Task A — In the passage on self-forgiveness below, why will trying to forgive ourselves not work unless we first identify the limiting belief? Answer in one to three sentences.

Passage to read —
=== Section Start ===
It’s a commonly accepted notion that we must try and forgive others for whatever hurt they have caused us; carrying the anger and bitterness is going to only add onto the weight that rests on our shoulders, preventing us from experiencing the good that might come our way later on. Therefore, forgiving others is something we constantly work on, as a society.
But what about forgiving ourselves? Even if we have gotten good at letting go off the bitterness we carry for others, we often find it difficult to shed the one we walk with, for ourselves. Understanding why this happens might make our journey easier on this path.
Identifying The Limiting Belief
Each time we make a mistake, we register it in our minds. Whenever we do something which we regret later, we often connect it to a limiting belief like “I am not good at sustaining intimate bonds with others” or “I’ll never be able to stop pleasing others all the time.”
No matter how hard we try to forgive ourselves, without identifying the limiting belief it won’t work. Because our mind will constantly remind us of that one belief.
=== Section End ===
[Collected data]
=== Section Start ===
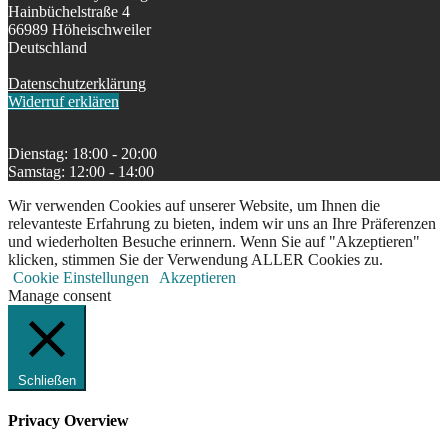
Hainbüchelstraße 4
66989 Höheischweiler
Deutschland
Datenschutzerklärung
Widerruf erklären
Dienstag: 18:00 - 20:00
Samstag: 12:00 - 14:00
Wir verwenden Cookies auf unserer Website, um Ihnen die
relevanteste Erfahrung zu bieten, indem wir uns an Ihre Präferenzen
und wiederholten Besuche erinnern. Wenn Sie auf "Akzeptieren"
klicken, stimmen Sie der Verwendung ALLER Cookies zu.
Cookie Einstellungen
Akzeptieren
Manage consent
Schließen
Privacy Overview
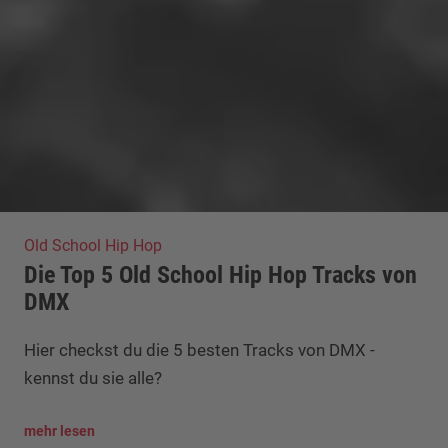
Old School Hip Hop
Die Top 5 Old School Hip Hop Tracks von
DMX
Hier checkst du die 5 besten Tracks von DMX -
kennst du sie alle?
mehr lesen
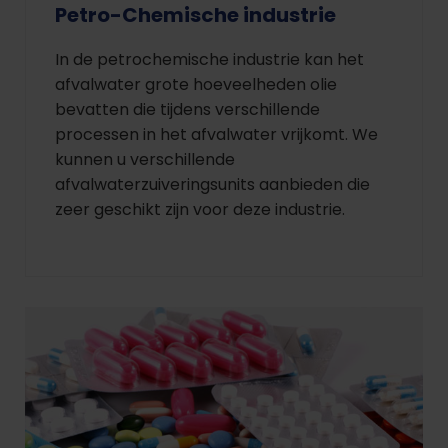
Petro-Chemische industrie
In de petrochemische industrie kan het
afvalwater grote hoeveelheden olie
bevatten die tijdens verschillende
processen in het afvalwater vrijkomt. We
kunnen u verschillende
afvalwaterzuiveringsunits aanbieden die
zeer geschikt zijn voor deze industrie.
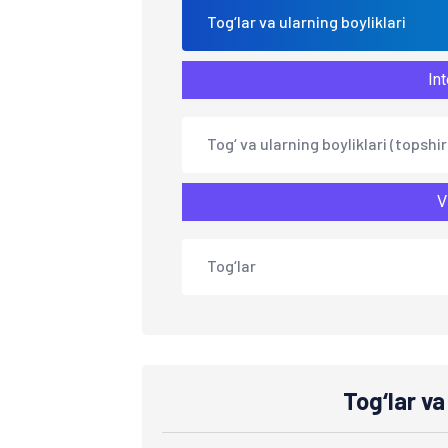
Tog‘lar va ularning boyliklari
Int
Tog‘ va ularning boyliklari (topshir
V
Tog‘lar
Tog‘lar va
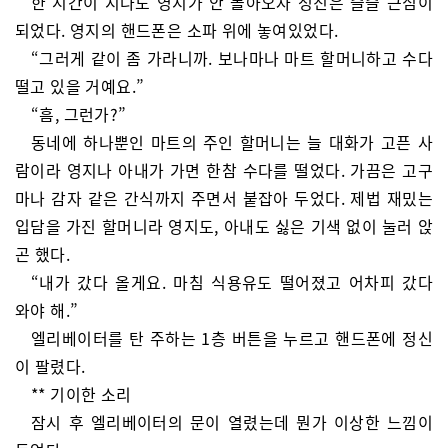
한 시간이 지나도 영지가 안 돌아오자 성진은 슬슬 근심이
되었다. 영지의 핸드폰은 소파 위에 놓여있었다.
“그러게 같이 좀 가라니까. 보나마나 마트 할머니하고 수다
떨고 있을 거예요.”
“흠, 그런가?”
동네에 하나뿐인 마트의 주인 할머니는 늘 대화가 고픈 사
람이라 영지나 아내가 가면 한참 수다를 떨었다. 가끔은 고구
마나 감자 같은 간식까지 주면서 붙잡아 두었다. 제법 재밌는
입담을 가진 할머니라 영지도, 아내도 싫은 기색 없이 눌러 앉
곤 했다.
“내가 갔다 올게요. 마침 식용유도 떨어졌고 어차피 갔다
와야 해.”
엘리베이터를 탄 주하는 1층 버튼을 누르고 핸드폰에 정신
이 팔렸다.
** 기이한 소리
잠시 후 엘리베이터의 문이 열렸는데 뭔가 이상한 느낌이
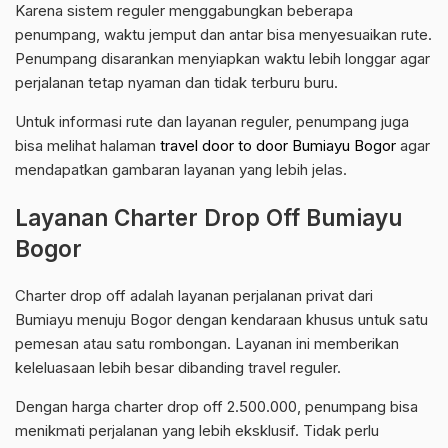
Karena sistem reguler menggabungkan beberapa
penumpang, waktu jemput dan antar bisa menyesuaikan rute.
Penumpang disarankan menyiapkan waktu lebih longgar agar
perjalanan tetap nyaman dan tidak terburu buru.
Untuk informasi rute dan layanan reguler, penumpang juga
bisa melihat halaman
travel door to door Bumiayu Bogor
agar
mendapatkan gambaran layanan yang lebih jelas.
Layanan Charter Drop Off Bumiayu
Bogor
Charter drop off adalah layanan perjalanan privat dari
Bumiayu menuju Bogor dengan kendaraan khusus untuk satu
pemesan atau satu rombongan. Layanan ini memberikan
keleluasaan lebih besar dibanding travel reguler.
Dengan harga charter drop off 2.500.000, penumpang bisa
menikmati perjalanan yang lebih eksklusif. Tidak perlu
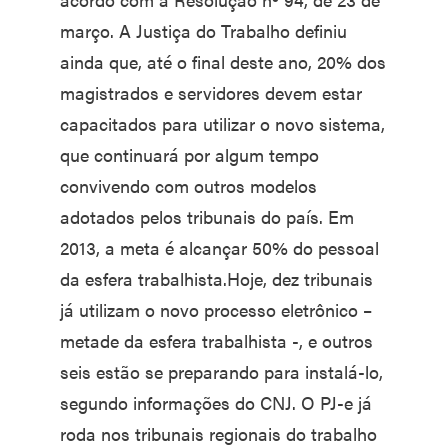
março. A Justiça do Trabalho definiu
ainda que, até o final deste ano, 20% dos
magistrados e servidores devem estar
capacitados para utilizar o novo sistema,
que continuará por algum tempo
convivendo com outros modelos
adotados pelos tribunais do país. Em
2013, a meta é alcançar 50% do pessoal
da esfera trabalhista.Hoje, dez tribunais
já utilizam o novo processo eletrônico –
metade da esfera trabalhista -, e outros
seis estão se preparando para instalá-lo,
segundo informações do CNJ. O PJ-e já
roda nos tribunais regionais do trabalho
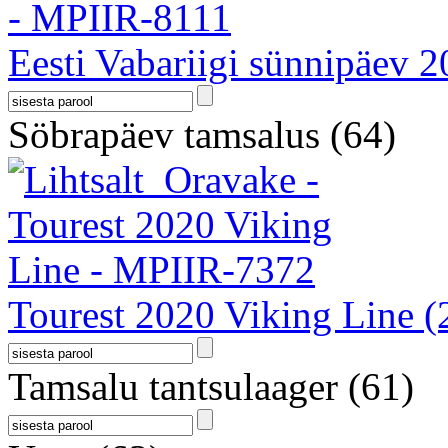
Eesti Vabariigi sünnipäev 
Söbrapäev tamsalus
(64)
Tourest 2020 Viking Line
(
Tamsalu tantsulaager
(61)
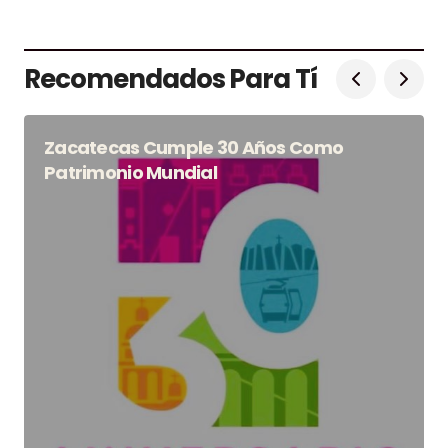
Recomendados Para Tí
Zacatecas Cumple 30 Años Como
Patrimonio Mundial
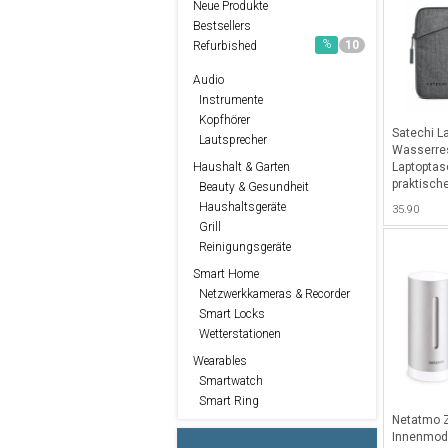
Neue Produkte
Bestsellers
%
10
Refurbished
Audio
Instrumente
Kopfhörer
Satechi L
Lautsprecher
Wasserre
Laptoptas
Haushalt & Garten
praktisch
Beauty & Gesundheit
Vordersei
Haushaltsgeräte
35.90
bis 14" un
Grill
Grau
Reinigungsgeräte
Smart Home
Netzwerkkameras & Recorder
Smart Locks
Wetterstationen
Wearables
Smartwatch
Smart Ring
Netatmo 
Innenmodu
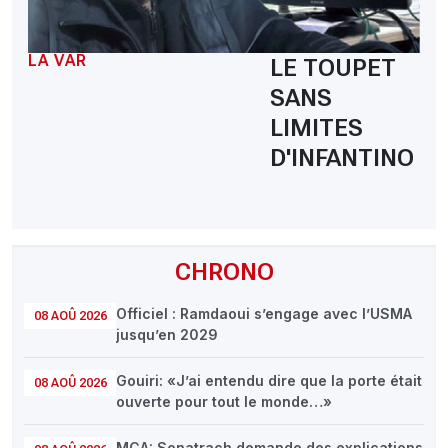
LA VAR
LE TOUPET
SANS
LIMITES
D'INFANTINO
CHRONO
Officiel : Ramdaoui s’engage avec l’USMA
08 AOÛ 2026
jusqu’en 2029
Gouiri: «J’ai entendu dire que la porte était
08 AOÛ 2026
ouverte pour tout le monde…»
MCA: Sonatrach demande des explications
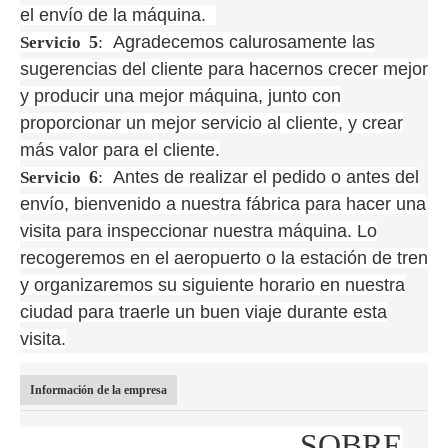
el envío de la máquina.
5
:
Agradecemos calurosamente las
Servicio
sugerencias del cliente para hacernos crecer mejor
y producir una mejor máquina, junto con
proporcionar un mejor servicio al cliente, y crear
más valor para el cliente.
6
:
Antes de realizar el pedido o antes del
Servicio
envío, bienvenido a nuestra fábrica para hacer una
visita para inspeccionar nuestra máquina. Lo
recogeremos en el aeropuerto o la estación de tren
y organizaremos su siguiente horario en nuestra
ciudad para traerle un buen viaje durante esta
visita.
Información de la empresa
SOBRE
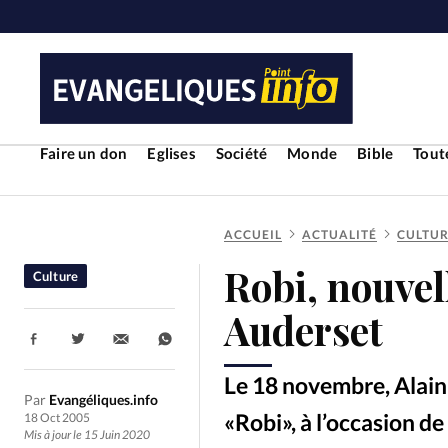
Faire un don
Eglises
Société
Monde
Bible
Toute
ACCUEIL
ACTUALITÉ
CULTU
RUBRIQUES
Robi, nouvel
Culture
Toute l'actualité
Bible
Cul
Auderset
Partager:
Economie
Eglises
Histoir
Le 18 novembre, Alain 
Par
Evangéliques.info
Liberté religieuse
Mission
«Robi», à l’occasion de
18 Oct 2005
Mis à jour le 15 Juin 2020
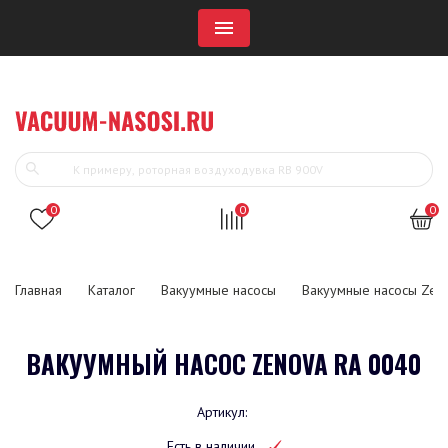
Menu
0
0
0
Главная
Каталог
Вакуумные насосы
Вакуумные насосы Zen
ВАКУУМНЫЙ НАСОС ZENOVA RA 0040
Артикул:
Есть в наличии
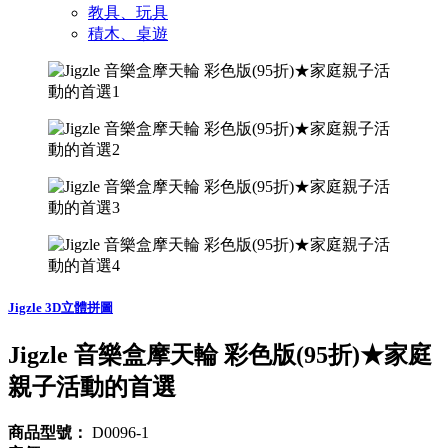
教具、玩具
積木、桌遊
Jigzle 3D立體拼圖
Jigzle 音樂盒摩天輪 彩色版(95折)★家庭
親子活動的首選
商品型號：
D0096-1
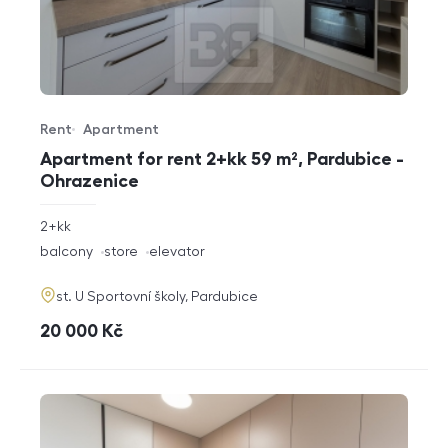
Rent
Apartment
Offer type
Property type
Apartment for rent 2+kk 59 m², Pardubice -
Ohrazenice
rozměry
2+kk
disposition
funkce
balcony
store
elevator
adresa
st. U Sportovní školy, Pardubice
cena
20 000
Kč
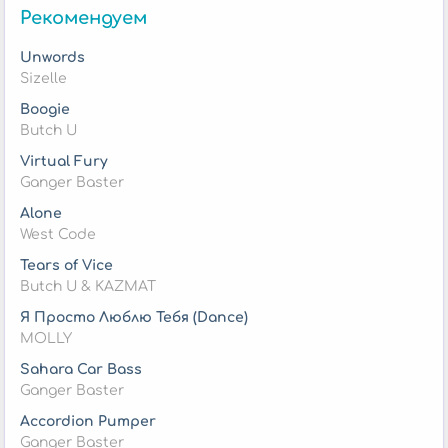
Рекомендуем
Unwords
Sizelle
Boogie
Butch U
Virtual Fury
Ganger Baster
Alone
West Code
Tears of Vice
Butch U & KAZMAT
Я Просто Люблю Тебя (Dance)
MOLLY
Sahara Car Bass
Ganger Baster
Accordion Pumper
Ganger Baster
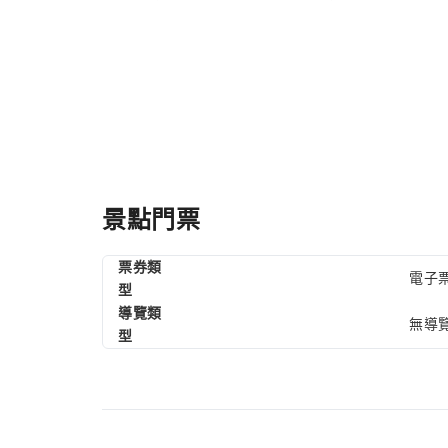
景點門票
票券類
電子票
型
導覽類
無導
型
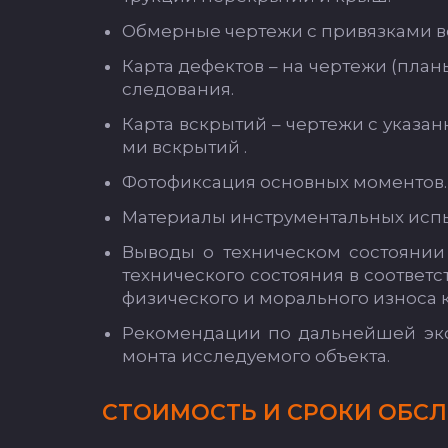
Об­мер­ные чер­те­жи с при­вяз­ка­ми 
Кар­та де­фек­тов – на чер­те­жи (пла­н
сле­до­ва­ния.
Кар­та вскры­тий – чер­те­жи с ука­зан
ми вскры­тий .
Фо­то­фик­са­ция ос­нов­ных мо­мен­тов.
Ма­те­ри­алы инс­тру­мен­таль­ных ис­пы
Вы­во­ды о тех­ни­чес­ком сос­то­янии
тех­ни­чес­ко­го сос­то­яния в со­от­вет
фи­зи­чес­ко­го и мо­раль­но­го из­но­са
Ре­ко­мен­да­ции по даль­ней­шей экс­
мон­та ис­сле­ду­емо­го объ­ек­та.
СТО­ИМОСТЬ И СРО­КИ ОБ­СЛ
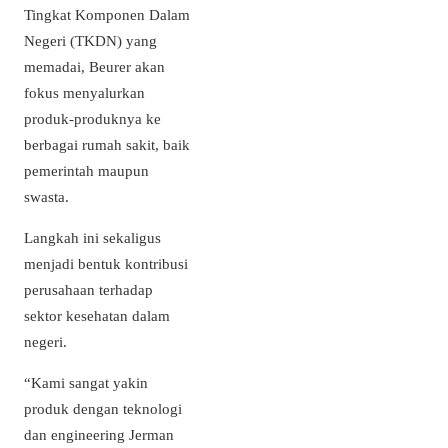
Tingkat Komponen Dalam
Negeri (TKDN) yang
memadai, Beurer akan
fokus menyalurkan
produk-produknya ke
berbagai rumah sakit, baik
pemerintah maupun
swasta.
Langkah ini sekaligus
menjadi bentuk kontribusi
perusahaan terhadap
sektor kesehatan dalam
negeri.
“Kami sangat yakin
produk dengan teknologi
dan engineering Jerman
=== Section End ===
Task B — Count the lines of the records above that contain the string "Pardubice", and reply with the number alone.

Worked solution A — Without identifying the limiting belief, self-forgiveness won't work because our mind will constantly remind us of that one belief.

Worked solution B — 2